Exercise brief.
Reproduce the stretch of the listing below from the line containing "под покраску" through the end of the listing, omitting the pictures.

Provided material.

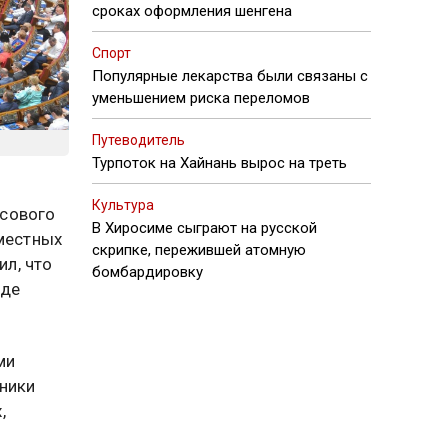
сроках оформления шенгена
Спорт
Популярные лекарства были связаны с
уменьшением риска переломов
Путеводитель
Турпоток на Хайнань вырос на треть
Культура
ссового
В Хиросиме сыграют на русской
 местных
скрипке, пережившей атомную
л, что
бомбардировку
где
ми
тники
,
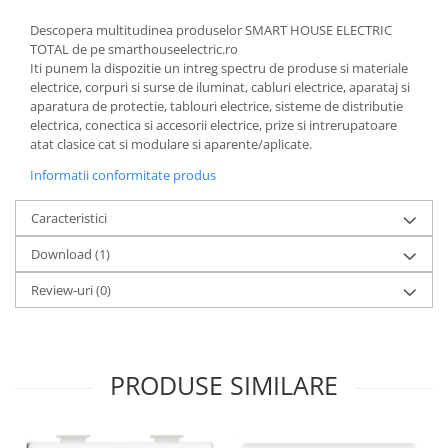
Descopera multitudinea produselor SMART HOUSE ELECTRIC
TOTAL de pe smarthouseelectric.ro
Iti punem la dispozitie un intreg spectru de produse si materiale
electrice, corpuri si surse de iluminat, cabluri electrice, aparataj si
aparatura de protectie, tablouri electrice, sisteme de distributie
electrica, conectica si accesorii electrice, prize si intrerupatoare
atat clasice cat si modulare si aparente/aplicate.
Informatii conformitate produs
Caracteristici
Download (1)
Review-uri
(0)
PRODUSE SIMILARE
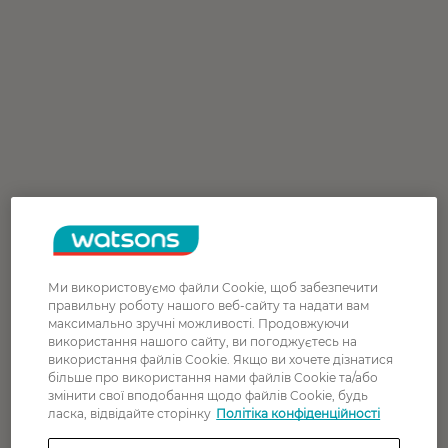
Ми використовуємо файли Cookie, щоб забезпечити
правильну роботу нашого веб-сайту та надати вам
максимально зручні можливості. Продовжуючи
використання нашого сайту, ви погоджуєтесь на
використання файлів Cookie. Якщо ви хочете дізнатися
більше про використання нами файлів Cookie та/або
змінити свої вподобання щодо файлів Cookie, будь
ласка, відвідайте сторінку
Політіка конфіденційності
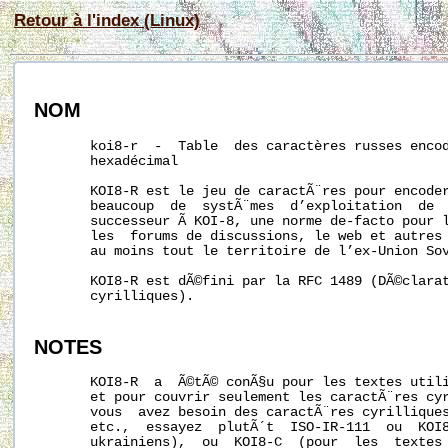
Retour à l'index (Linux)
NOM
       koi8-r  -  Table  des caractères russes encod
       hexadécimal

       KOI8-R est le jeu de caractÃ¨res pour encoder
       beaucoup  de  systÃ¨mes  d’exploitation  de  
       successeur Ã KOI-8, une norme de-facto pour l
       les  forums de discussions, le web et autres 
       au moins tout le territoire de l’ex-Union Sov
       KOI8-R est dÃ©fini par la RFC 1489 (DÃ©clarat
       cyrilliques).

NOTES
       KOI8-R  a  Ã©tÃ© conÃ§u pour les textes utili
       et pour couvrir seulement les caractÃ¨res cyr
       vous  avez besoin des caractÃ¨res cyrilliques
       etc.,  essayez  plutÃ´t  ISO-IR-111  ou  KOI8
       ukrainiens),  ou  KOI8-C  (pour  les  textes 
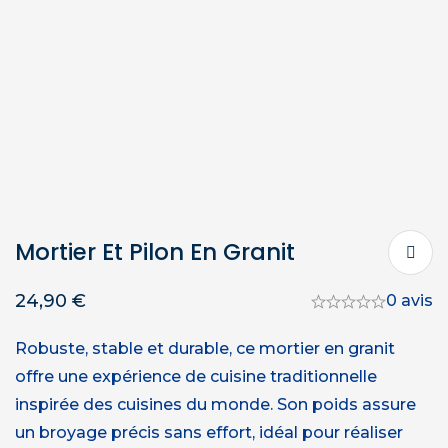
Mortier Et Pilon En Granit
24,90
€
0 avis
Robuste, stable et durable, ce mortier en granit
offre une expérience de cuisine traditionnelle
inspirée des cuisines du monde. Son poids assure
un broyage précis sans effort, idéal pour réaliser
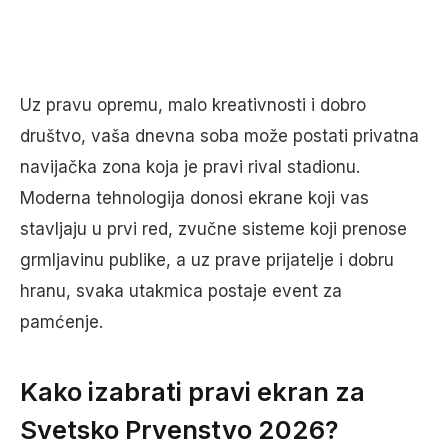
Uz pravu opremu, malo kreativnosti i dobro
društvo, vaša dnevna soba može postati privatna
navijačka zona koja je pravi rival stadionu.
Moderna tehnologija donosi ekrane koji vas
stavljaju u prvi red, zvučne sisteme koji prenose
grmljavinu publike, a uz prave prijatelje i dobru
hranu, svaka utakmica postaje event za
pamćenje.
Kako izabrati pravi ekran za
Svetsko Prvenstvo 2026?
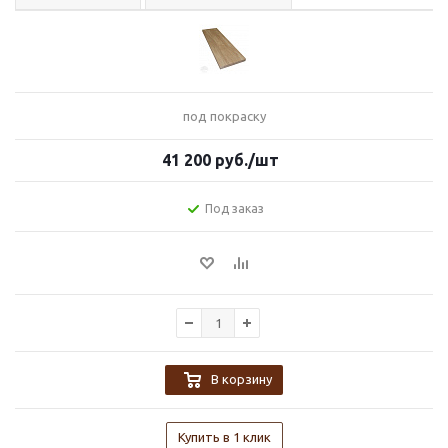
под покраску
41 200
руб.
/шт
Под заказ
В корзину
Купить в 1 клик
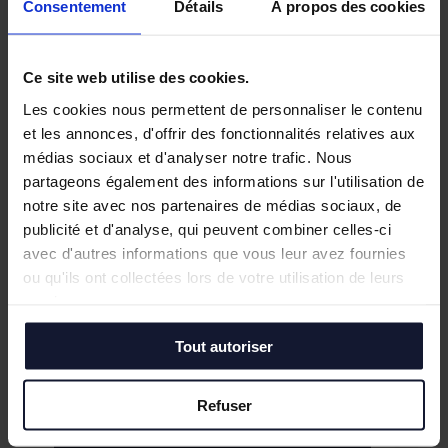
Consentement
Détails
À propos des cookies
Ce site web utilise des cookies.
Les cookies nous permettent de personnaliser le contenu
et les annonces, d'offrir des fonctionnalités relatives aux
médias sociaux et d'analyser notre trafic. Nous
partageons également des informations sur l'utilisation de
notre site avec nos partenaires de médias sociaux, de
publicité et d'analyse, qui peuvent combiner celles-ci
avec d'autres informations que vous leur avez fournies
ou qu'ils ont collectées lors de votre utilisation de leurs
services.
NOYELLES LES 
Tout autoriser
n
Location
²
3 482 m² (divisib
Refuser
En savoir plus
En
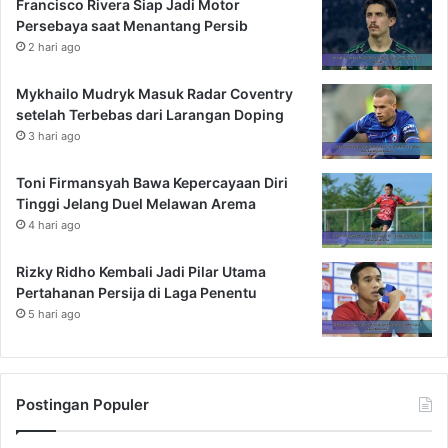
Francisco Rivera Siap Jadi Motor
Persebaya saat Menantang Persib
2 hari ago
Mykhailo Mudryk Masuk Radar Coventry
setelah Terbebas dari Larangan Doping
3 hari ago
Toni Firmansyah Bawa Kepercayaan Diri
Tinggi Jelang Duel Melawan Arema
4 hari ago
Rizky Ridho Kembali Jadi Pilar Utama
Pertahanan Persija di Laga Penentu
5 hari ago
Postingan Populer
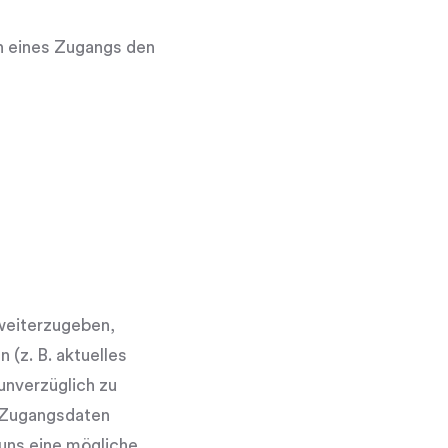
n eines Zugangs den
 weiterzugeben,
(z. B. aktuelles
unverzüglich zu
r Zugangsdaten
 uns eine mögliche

Response.
под покраску
41 200
руб.
/шт
Под заказ
В корзину
Купить в 1 клик
Consentement
Détails
À propos des cookies
Ce site web utilise des cookies.
Les cookies nous permettent de personnaliser le contenu
et les annonces, d'offrir des fonctionnalités relatives aux
médias sociaux et d'analyser notre trafic. Nous
partageons également des informations sur l'utilisation de
notre site avec nos partenaires de médias sociaux, de
publicité et d'analyse, qui peuvent combiner celles-ci
avec d'autres informations que vous leur avez fournies
ou qu'ils ont collectées lors de votre utilisation de leurs
services.
NOYELLES LES 
Tout autoriser
n
Location
²
3 482 m² (divisib
Refuser
En savoir plus
En
Francisco Rivera Siap Jadi Motor
Persebaya saat Menantang Persib
2 hari ago
Mykhailo Mudryk Masuk Radar Coventry
setelah Terbebas dari Larangan Doping
3 hari ago
Toni Firmansyah Bawa Kepercayaan Diri
Tinggi Jelang Duel Melawan Arema
4 hari ago
Rizky Ridho Kembali Jadi Pilar Utama
Pertahanan Persija di Laga Penentu
5 hari ago
Postingan Populer
n eines Zugangs den
 weiterzugeben,
(z. B. aktuelles
unverzüglich zu
r Zugangsdaten
 uns eine mögliche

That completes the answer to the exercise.